I walked into the reception area finding no one else around and the lady told me to sit down, not even looking up. I could hear her either chewing or popping her gum (whatever it was was annoying me). Trin joined me and the lady said she was busy but would be with us shortly. I kind of lost it then and know a couple of seedy words came from my mouth like the ones my dad got mad at me for saying way back in sixth grade at school. I then turned to Trin and said, "These guys just don't give a damn.". The next thing I remember was waking up in a bed with wires and tubes attached to me and people all around. Trin later informed me that I had passed out. Then the non-caring attendant looked up at me and said, "Is this normal for him?". Wow, what a statement.

They gave me something that made me feel a bit better but I started shaking and could not stop. Someone gave me a warm blanket and that did feel better but did not curtail the shaking. Trin told me from her perspective that I mumbled a whole lot and the doctors and nurses asked her if she understood me. Then she said, once more from her perspective, that as I became more lucent, I told them what I was feeling but they seemed to ignore my statements which frustrated her.

I recall an alarm going off quite often and Trin said that my heart rate and blood pressure seemed to vary quite a bit. She said the alarm would go off as I shook and she would go get a nurse. She said the nurse usually came into the room and just left. Finally, she asked him if anything was wrong and why the alarm was going off. He said, "Oh, we have been having problems with that machine.". Now, after the fact, does that make any sense? If you are in a emergency room and a machine is not operating right, would it not be best to not use it and replace it with one that does....just my thoughts from the man laying down on the bed.

I seemed to stabilize then it all seemed to hit again. They increased my meds but I thought I was going to get sick again. They gave me a bag but I asked to go to the bathroom. The nurse refused to unhook me or allow me access to the bathroom. I will not go into detail my thoughts nor my embarrassment of that part. Trin said she felt so bad for me and tried to persuade the unmoving nurse.

I know they ran some tests on me. How many, I don't know. I do remember being wheeled to a cat scan. The lady there told me that I needed to stop shaking. I told her I had no control there so she had me hold my breath. It seemed to work and she got her pictures.

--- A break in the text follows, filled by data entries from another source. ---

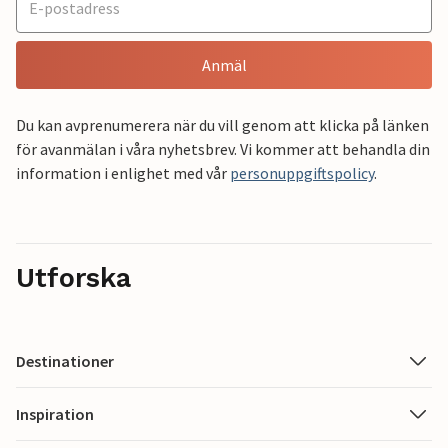
Anmäl
Du kan avprenumerera när du vill genom att klicka på länken
för avanmälan i våra nyhetsbrev. Vi kommer att behandla din
information i enlighet med vår
personuppgiftspolicy
.
Utforska
Destinationer
Inspiration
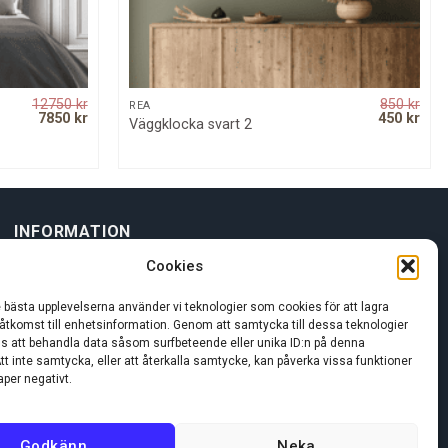
12750
kr
850
kr
QUICK VIEW
REA
Original
Current
Original
Curr
7850
kr
450
kr
Väggklocka svart 2
price
price
price
pric
was:
is:
was:
is:
12750 kr.
7850 kr.
850 kr.
450 
INFORMATION
Cookies
Om oss
e bästa upplevelserna använder vi teknologier som cookies för att lagra
 åtkomst till enhetsinformation. Genom att samtycka till dessa teknologier
Kundservice
oss att behandla data såsom surfbeteende eller unika ID:n på denna
tt inte samtycka, eller att återkalla samtycke, kan påverka vissa funktioner
per negativt.
Godkänn
Neka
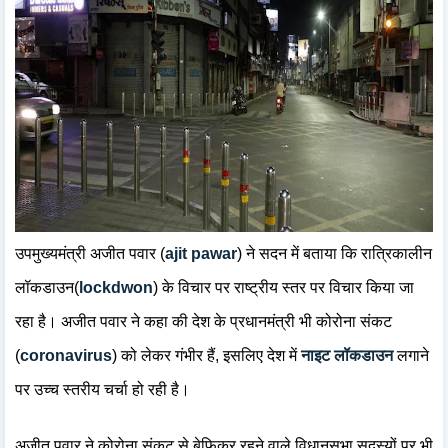
उपमुख्यमंत्री अजीत पवार (
ajit pawar
) ने सदन में बताया कि रात्रिकालीन
लॉकडाउन(
lockdwon
) के विचार पर राष्ट्रीय स्तर पर विचार किया जा
रहा है। अजीत पवार ने कहा की देश के प्रधानमंत्री भी कोरोना संकट
(
coronavirus
) को लेकर गंभीर हैं, इसलिए देश में
नाइट लॉकडाउन
लगाने
पर उच्च स्तरीय चर्चा हो रही है।
अजीत पवार ने कोरोना संकट से बेफिक्र रहने वाले विधानसभा सदस्यों पर भी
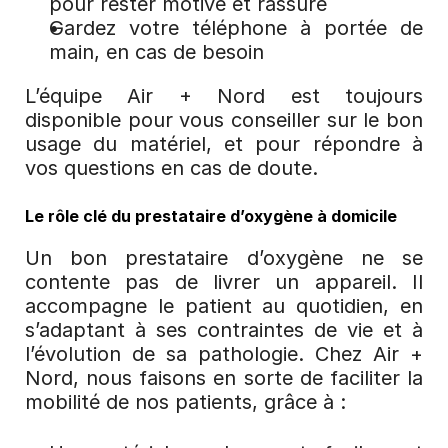
pour rester motivé et rassuré
Gardez votre téléphone à portée de 
main, en cas de besoin
L’équipe Air + Nord est toujours 
disponible pour vous conseiller sur le bon 
usage du matériel, et pour répondre à 
vos questions en cas de doute.
Le rôle clé du prestataire d’oxygène à domicile
Un bon prestataire d’oxygène ne se 
contente pas de livrer un appareil. Il 
accompagne le patient au quotidien, en 
s’adaptant à ses contraintes de vie et à 
l’évolution de sa pathologie. Chez Air + 
Nord, nous faisons en sorte de faciliter la 
mobilité de nos patients, grâce à :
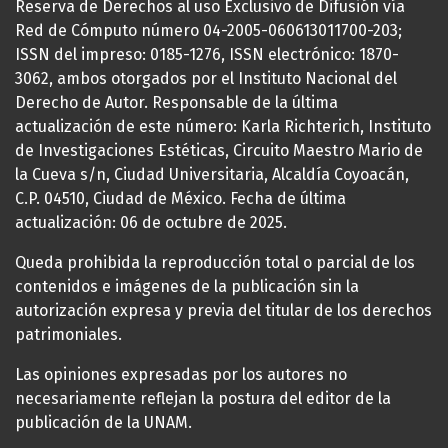
Reserva de Derechos al uso Exclusivo de Difusión vía
Red de Cómputo número 04-2005-060613011700-203;
ISSN del impreso: 0185-1276, ISSN electrónico: 1870-
3062, ambos otorgados por el Instituto Nacional del
Derecho de Autor. Responsable de la última
actualización de este número: Karla Richterich, Instituto
de Investigaciones Estéticas, Circuito Maestro Mario de
la Cueva s/n, Ciudad Universitaria, Alcaldía Coyoacán,
C.P. 04510, Ciudad de México. Fecha de última
actualización: 06 de octubre de 2025.
Queda prohibida la reproducción total o parcial de los
contenidos e imágenes de la publicación sin la
autorización expresa y previa del titular de los derechos
patrimoniales.
Las opiniones expresadas por los autores no
necesariamente reflejan la postura del editor de la
publicación de la UNAM.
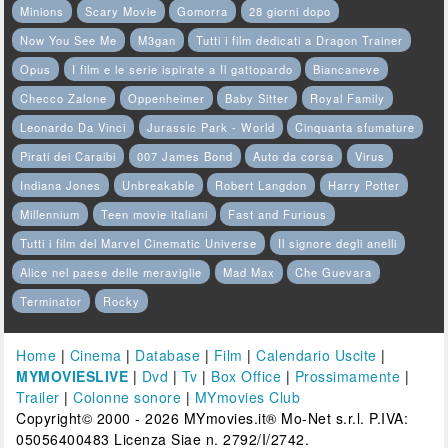
Minions
Scary Movie
Gomorra
28 giorni dopo
Now You See Me
M3gan
Tutti i film dedicati a Dragon Trainer
Opus
I film e le serie ispirate a Il gattopardo
Biancaneve
Checco Zalone
Oppenheimer
Baby Sitter
Royal Family
Leonardo Da Vinci
Jurassic Park - World
Cinquanta sfumature
Pirati dei Caraibi
007 James Bond
Auto da corsa
Virus
Indiana Jones
Unbreakable
Robert Langdon
Harry Potter
Millennium
Teen movie italiani
Fast and Furious
Tutti i film del Marvel Cinematic Universe
Il signore degli anelli
Alice nel paese delle meraviglie
Mad Max
Che Guevara
Terminator
Rocky
Home
|
Cinema
|
Database
|
Film
|
Calendario Uscite
|
MYMOVIESLIVE
|
Dvd
|
Tv
|
Box Office
|
Prossimamente
|
Trailer
|
Colonne sonore
|
MYmovies Club
Copyright© 2000 - 2026 MYmovies.it® Mo-Net s.r.l. P.IVA:
05056400483 Licenza Siae n. 2792/I/2742.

So, now, I am feeling better. Pretty drugged up, I guess and drifting in and out of sleep when a doctor walks in and looks down at me. "So", he smiles, "What brings you in tonight?". I know he was just doing his job and I know he was trying to be friendly. But, my mood just did not set well with his words. "I don't know, Doc, I just woke up and decided, oh what the heck, why don't I just go to the ER, let them run some tests on me, and spend allot of money.". He ignored my sarcastic response and began looking at my charts and test results.

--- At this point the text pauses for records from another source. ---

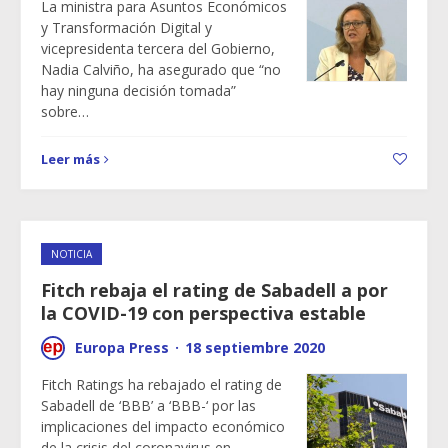
La ministra para Asuntos Económicos
y Transformación Digital y
vicepresidenta tercera del Gobierno,
Nadia Calviño, ha asegurado que “no
hay ninguna decisión tomada”
sobre…
Leer más
NOTICIA
Fitch rebaja el rating de Sabadell a por
la COVID-19 con perspectiva estable
Europa Press
·
18 septiembre 2020
Fitch Ratings ha rebajado el rating de
Sabadell de ‘BBB’ a ‘BBB-‘ por las
implicaciones del impacto económico
de la crisis del coronavirus en…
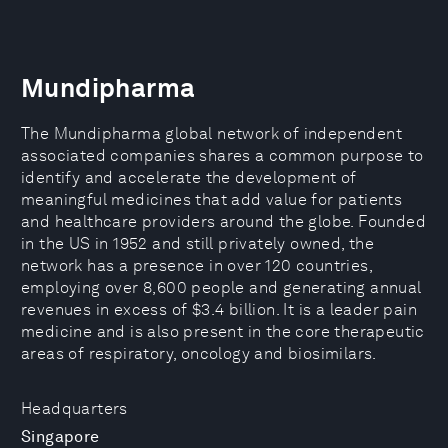
Mundipharma
The Mundipharma global network of independent
associated companies shares a common purpose to
identify and accelerate the development of
meaningful medicines that add value for patients
and healthcare providers around the globe. Founded
in the US in 1952 and still privately owned, the
network has a presence in over 120 countries,
employing over 8,600 people and generating annual
revenues in excess of $3.4 billion. It is a leader pain
medicine and is also present in the core therapeutic
areas of respiratory, oncology and biosimilars.
Headquarters
Singapore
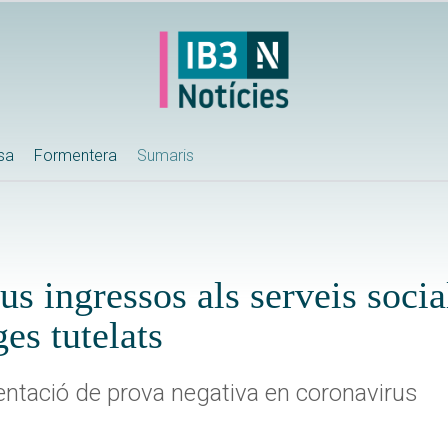
ssa
Formentera
Sumaris
us ingressos als serveis socia
ges tutelats
entació de prova negativa en coronavirus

He began talking to others around him that he felt it was a basal vagal response. Now, I heard that once before many years ago, when an allergic reaction landed me in the hospital for a few days. My doctor back then told me that it was more like the doctor didn't know for sure. So, I wondered if this one did.

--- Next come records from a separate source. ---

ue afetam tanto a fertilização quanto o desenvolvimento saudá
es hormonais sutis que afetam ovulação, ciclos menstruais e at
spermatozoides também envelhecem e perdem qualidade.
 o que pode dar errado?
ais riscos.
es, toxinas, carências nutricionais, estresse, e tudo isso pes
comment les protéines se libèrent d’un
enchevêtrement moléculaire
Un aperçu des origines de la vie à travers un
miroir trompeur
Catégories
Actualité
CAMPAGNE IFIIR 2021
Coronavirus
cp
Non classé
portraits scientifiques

So, around sun up, they just sent me home and I slept for a few hours and took the rest of the day off.

Yesterday, I laughed about it with the guys at the counter relating my experience as I have here trying to make light of my plight. John looked up from his ice tea and said, "Do you have hypoglycemia?". "Yes", I responded. "Well, it sounds to me like a major hypoglycemic attack. Something triggered your pancreas to over react and that threw your body into confusion." John went on to explain that something similar had happened to him once and was discovered to be just that.

So, looking back at it all. I spent a night in the hospital on my back in an uncomfortable bed, had a gum chewing receptionist annoy me, a nurse ignore me, and a doctor try to be cute with me and nothing that they said seemed to make any sense. But John, who paid for his ice tea, seemed to make perfect sense and laid it out in a way that I understood.